Collected data:
#####
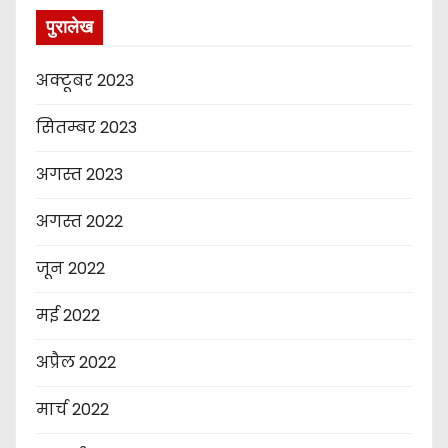
पुरालेख
अक्टूबर 2023
सितम्बर 2023
अगस्त 2023
अगस्त 2022
जून 2022
मई 2022
अप्रैल 2022
मार्च 2022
#####
Exercise goal: Copy the entries exactly. No pictures.

Exercise answer:
पुरालेख
अक्टूबर 2023
सितम्बर 2023
अगस्त 2023
अगस्त 2022
जून 2022
मई 2022
अप्रैल 2022
मार्च 2022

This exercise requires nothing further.